Pour into 2 greased 9 inch cake pans. I like to use additional cocoa to dust the sides and bottom of the pans instead of flour and I do usually line the bottom of the cake pans with parchment paper.
Bake at 350 degrees F for 30-35 minutes or until toothpick inserted in the center comes out clean. Cool in pans for 5 minutes before turning out onto a wire rack to cool completely.
In a double boiler, melt the chocolate chips together with 1/4 cup of the whipping cream. Stir constantly as you melt the chocolate and don't let it overheat. As soon as the last of the chocolate melts, take it immediately off the heat and let it cool down to lukewarm or cooler.

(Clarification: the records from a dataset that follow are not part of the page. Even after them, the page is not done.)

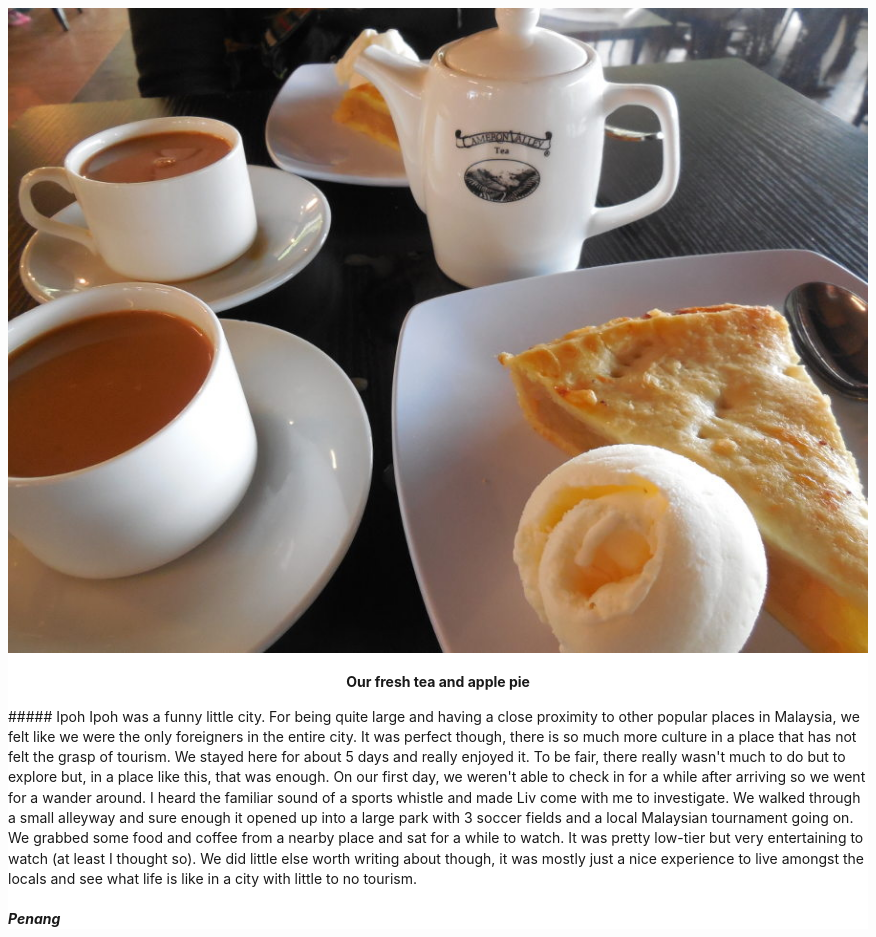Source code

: ![Pie and Tea](pieandtea.jpg)
<p style= "text-align: center"><b>Our fresh tea and apple pie</b></p>
##### Ipoh
Ipoh was a funny little city. For being quite large and having a close proximity to other popular places in Malaysia, we felt like we were the only foreigners in the entire city. It was perfect though, there is so much more culture in a place that has not felt the grasp of tourism. We stayed here for about 5 days and really enjoyed it. To be fair, there really wasn't much to do but to explore but, in a place like this, that was enough. On our first day, we weren't able to check in for a while after arriving so we went for a wander around. I heard the familiar sound of a sports whistle and made Liv come with me to investigate. We walked through a small alleyway and sure enough it opened up into a large park with 3 soccer fields and a local Malaysian tournament going on. We grabbed some food and coffee from a nearby place and sat for a while to watch. It was pretty low-tier but very entertaining to watch (at least I thought so). We did little else worth writing about though, it was mostly just a nice experience to live amongst the locals and see what life is like in a city with little to no tourism.


##### Penang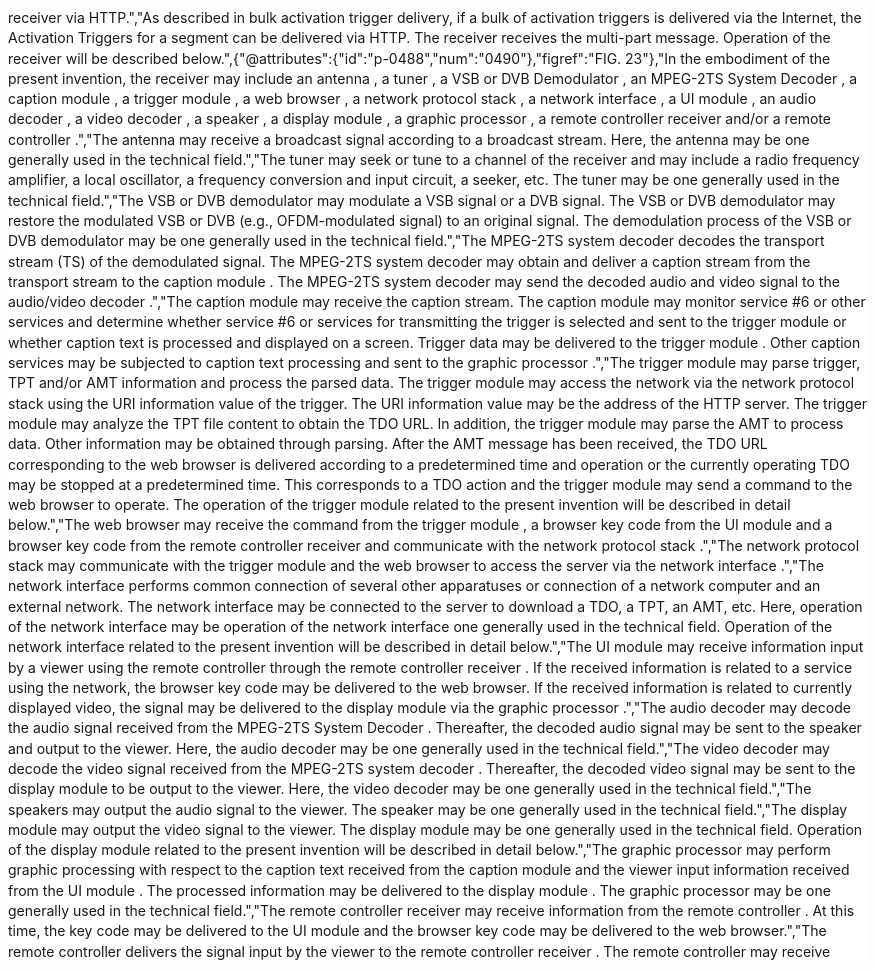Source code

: receiver via HTTP.","As described in bulk activation trigger delivery, if a bulk of activation triggers is delivered via the Internet, the Activation Triggers for a segment can be delivered via HTTP. The receiver receives the multi-part message. Operation of the receiver will be described below.",{"@attributes":{"id":"p-0488","num":"0490"},"figref":"FIG. 23"},"In the embodiment of the present invention, the receiver may include an antenna , a tuner , a VSB or DVB Demodulator , an MPEG-2TS System Decoder , a caption module , a trigger module , a web browser , a network protocol stack , a network interface , a UI module , an audio decoder , a video decoder , a speaker , a display module , a graphic processor , a remote controller receiver  and\/or a remote controller .","The antenna  may receive a broadcast signal according to a broadcast stream. Here, the antenna  may be one generally used in the technical field.","The tuner  may seek or tune to a channel of the receiver and may include a radio frequency amplifier, a local oscillator, a frequency conversion and input circuit, a seeker, etc. The tuner  may be one generally used in the technical field.","The VSB or DVB demodulator  may modulate a VSB signal or a DVB signal. The VSB or DVB demodulator  may restore the modulated VSB or DVB (e.g., OFDM-modulated signal) to an original signal. The demodulation process of the VSB or DVB demodulator  may be one generally used in the technical field.","The MPEG-2TS system decoder  decodes the transport stream (TS) of the demodulated signal. The MPEG-2TS system decoder  may obtain and deliver a caption stream from the transport stream to the caption module . The MPEG-2TS system decoder  may send the decoded audio and video signal to the audio\/video decoder .","The caption module  may receive the caption stream. The caption module  may monitor service #6 or other services and determine whether service #6 or services for transmitting the trigger is selected and sent to the trigger module  or whether caption text is processed and displayed on a screen. Trigger data may be delivered to the trigger module . Other caption services may be subjected to caption text processing and sent to the graphic processor .","The trigger module  may parse trigger, TPT and\/or AMT information and process the parsed data. The trigger module  may access the network via the network protocol stack  using the URI information value of the trigger. The URI information value may be the address of the HTTP server. The trigger module  may analyze the TPT file content to obtain the TDO URL. In addition, the trigger module  may parse the AMT to process data. Other information may be obtained through parsing. After the AMT message has been received, the TDO URL corresponding to the web browser is delivered according to a predetermined time and operation or the currently operating TDO may be stopped at a predetermined time. This corresponds to a TDO action and the trigger module  may send a command to the web browser to operate. The operation of the trigger module  related to the present invention will be described in detail below.","The web browser  may receive the command from the trigger module , a browser key code from the UI module  and a browser key code from the remote controller receiver  and communicate with the network protocol stack .","The network protocol stack  may communicate with the trigger module  and the web browser to access the server via the network interface .","The network interface  performs common connection of several other apparatuses or connection of a network computer and an external network. The network interface may be connected to the server to download a TDO, a TPT, an AMT, etc. Here, operation of the network interface  may be operation of the network interface  one generally used in the technical field. Operation of the network interface  related to the present invention will be described in detail below.","The UI module  may receive information input by a viewer using the remote controller  through the remote controller receiver . If the received information is related to a service using the network, the browser key code may be delivered to the web browser. If the received information is related to currently displayed video, the signal may be delivered to the display module  via the graphic processor .","The audio decoder  may decode the audio signal received from the MPEG-2TS System Decoder . Thereafter, the decoded audio signal may be sent to the speaker and output to the viewer. Here, the audio decoder  may be one generally used in the technical field.","The video decoder  may decode the video signal received from the MPEG-2TS system decoder . Thereafter, the decoded video signal may be sent to the display module  to be output to the viewer. Here, the video decoder  may be one generally used in the technical field.","The speakers  may output the audio signal to the viewer. The speaker may be one generally used in the technical field.","The display module  may output the video signal to the viewer. The display module  may be one generally used in the technical field. Operation of the display module  related to the present invention will be described in detail below.","The graphic processor  may perform graphic processing with respect to the caption text received from the caption module  and the viewer input information received from the UI module . The processed information may be delivered to the display module . The graphic processor  may be one generally used in the technical field.","The remote controller receiver  may receive information from the remote controller . At this time, the key code may be delivered to the UI module  and the browser key code may be delivered to the web browser.","The remote controller  delivers the signal input by the viewer to the remote controller receiver . The remote controller  may receive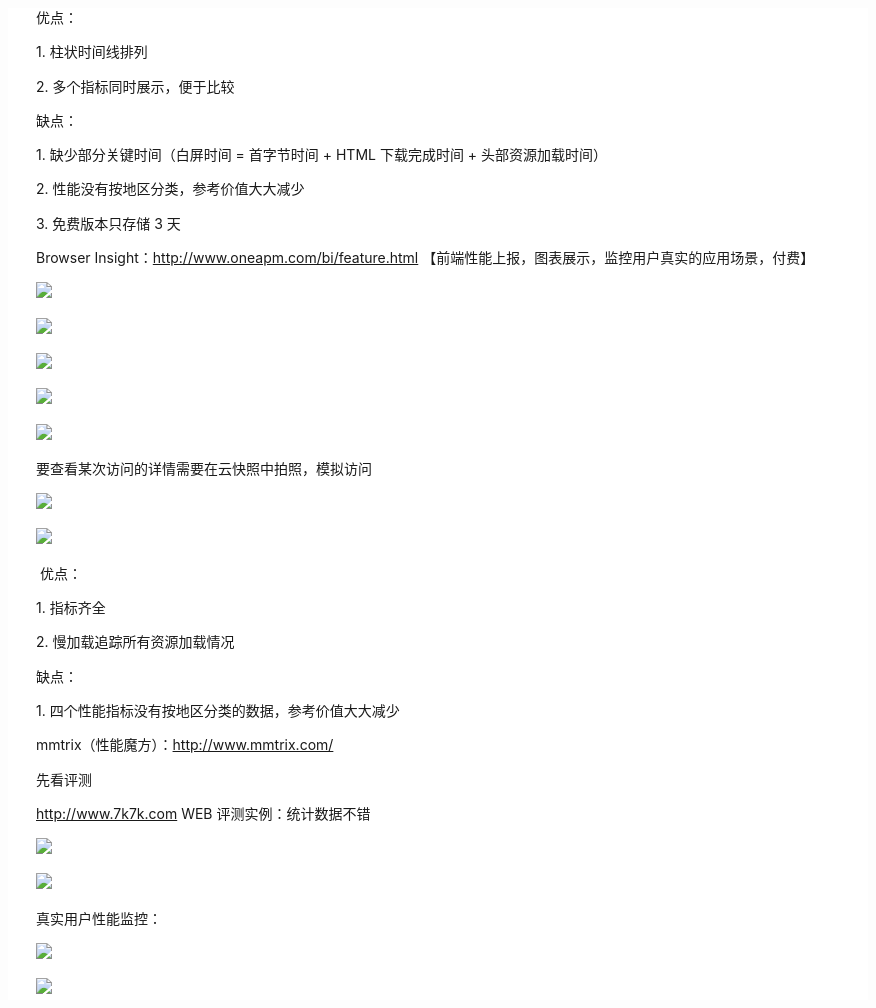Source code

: 　　优点：

　　1. 柱状时间线排列

　　2. 多个指标同时展示，便于比较

　　缺点：

　　1. 缺少部分关键时间（白屏时间 = 首字节时间 + HTML 下载完成时间 + 头部资源加载时间）

　　2. 性能没有按地区分类，参考价值大大减少

　　3. 免费版本只存储 3 天

　　Browser Insight：http://www.oneapm.com/bi/feature.html 【前端性能上报，图表展示，监控用户真实的应用场景，付费】

　　![](https://images2015.cnblogs.com/blog/831429/201609/831429-20160906144247379-1854277687.png)

　　![](https://images2015.cnblogs.com/blog/831429/201609/831429-20160906143957035-123906857.png)

　　![](https://images2015.cnblogs.com/blog/831429/201609/831429-20160906144028019-891241360.png)

　　![](https://images2015.cnblogs.com/blog/831429/201609/831429-20160906144042238-921087772.png)

　　![](https://images2015.cnblogs.com/blog/831429/201608/831429-20160817164536500-825106868.png)

　　要查看某次访问的详情需要在云快照中拍照，模拟访问

　　![](https://images2015.cnblogs.com/blog/831429/201608/831429-20160817172800937-873371837.png)

　　![](https://images2015.cnblogs.com/blog/831429/201608/831429-20160817172908593-239585835.png)

 　　优点：

　　1. 指标齐全

　　2. 慢加载追踪所有资源加载情况

　　缺点：

　　1. 四个性能指标没有按地区分类的数据，参考价值大大减少

　　mmtrix（性能魔方）：http://www.mmtrix.com/

　　先看评测

　　http://www.7k7k.com WEB 评测实例：统计数据不错

　　![](https://images2015.cnblogs.com/blog/831429/201608/831429-20160817153628593-914832958.png)

　　![](https://images2015.cnblogs.com/blog/831429/201608/831429-20160817153555578-1262135023.png)

　　真实用户性能监控：

　　![](https://images2015.cnblogs.com/blog/831429/201609/831429-20160906144546785-1313046218.png)

　　![](https://images2015.cnblogs.com/blog/831429/201609/831429-20160906144600769-1427339532.png)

Whip the remaining 3/4 cups cream with Baileys Irish Cream, the icing sugar & vanilla to soft peaks and fold in the melted chocolate by hand.
Melt the chocolate and whipping cream together in a double boiler. Take it just to the melting point until smooth, then remove from the heat and stir in the Irish whiskey until smooth.
Trim off the tops of the rounded domes on the cakes if needed.
Place one of the cakes bottom side up on a cake plate. Spread the Baileys Truffle filling evenly on the cake going just to the edges.
Chill this half of the cake in the fridge for a couple of hours to let the filling firm up.
Add the next layer of cake; again with the flattest side up.
Pour the warm whiskey glaze into the centre of the cake. I like to coax it out to the edges with a small spatula to let it run over the edges.